Paired box coordinates:
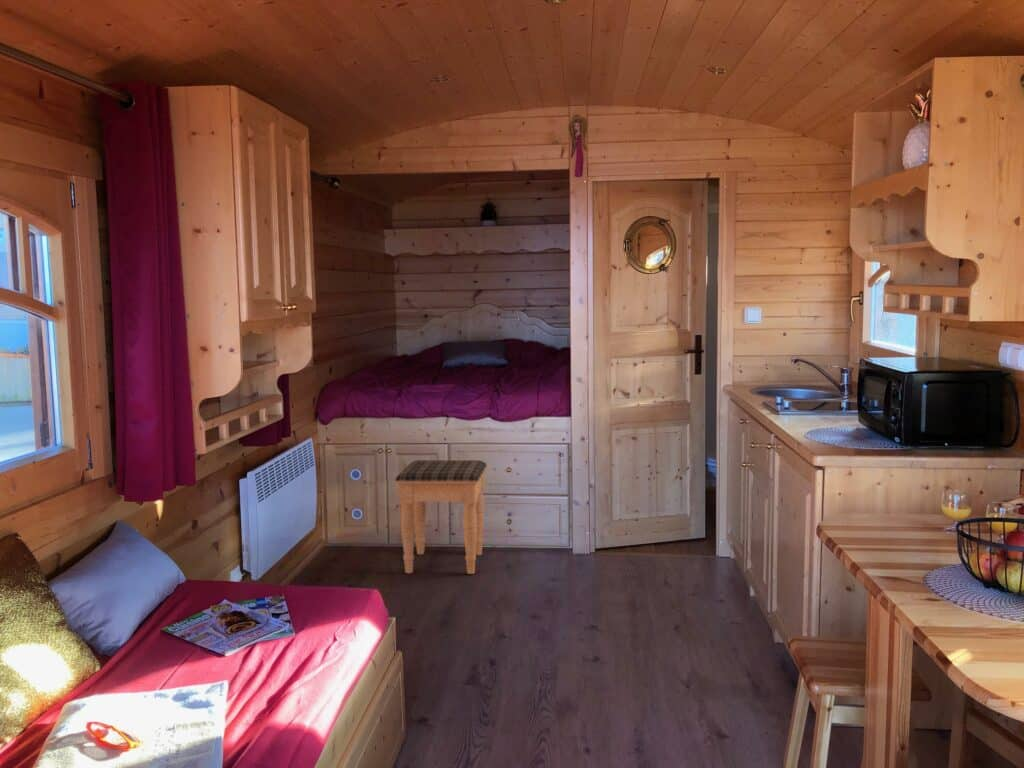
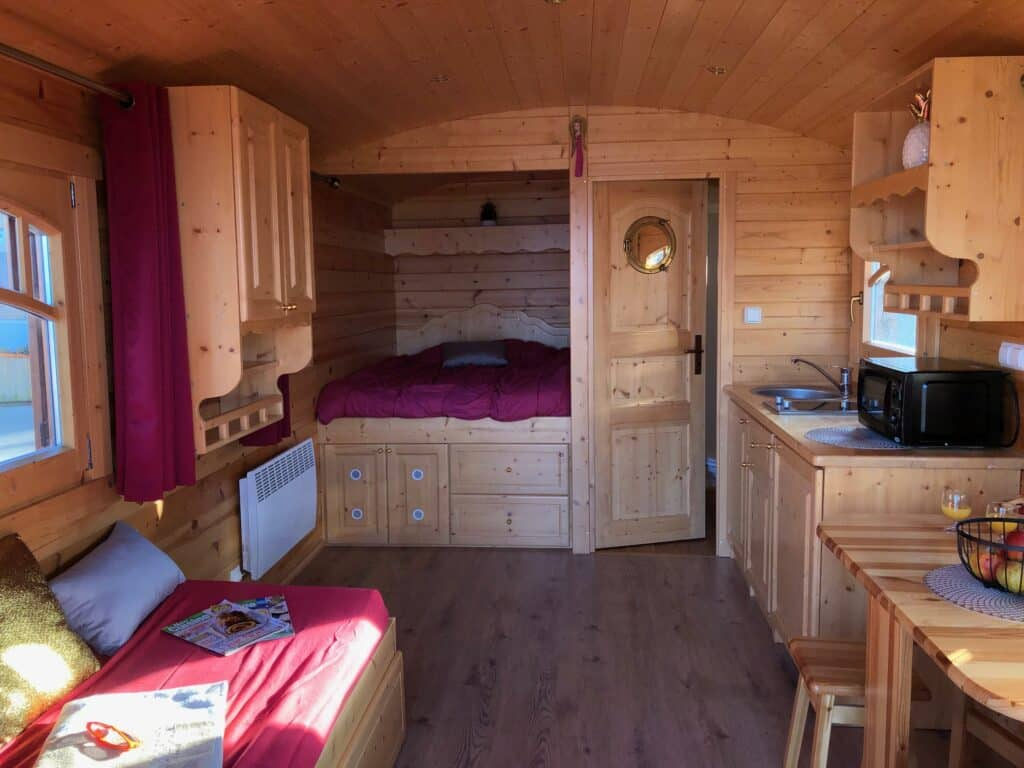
- footstool [394,459,488,575]
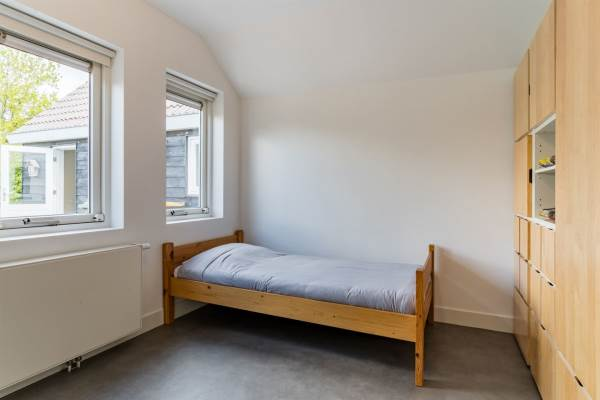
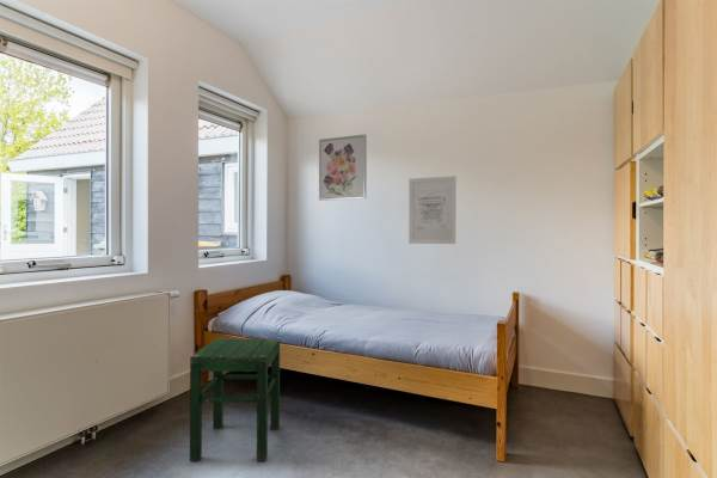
+ wall art [407,174,458,245]
+ wall art [318,133,368,202]
+ stool [189,337,281,462]
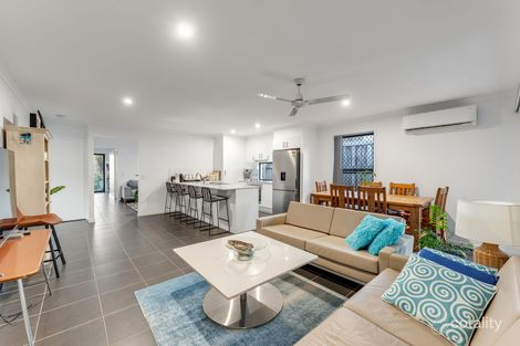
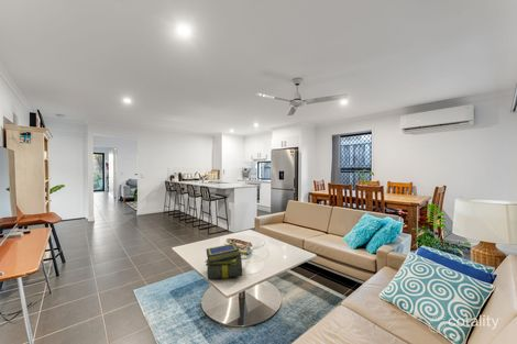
+ stack of books [205,242,243,280]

» **YOUR TASK**
Extract, character for character, every line from the one that holds "wall art [407,174,458,245]" through the end of the entries above. Include both boundary lines and no pictures.

» **COMPLETED TASK**
+ wall art [407,174,458,245]
+ wall art [318,133,368,202]
+ stool [189,337,281,462]
+ stack of books [205,242,243,280]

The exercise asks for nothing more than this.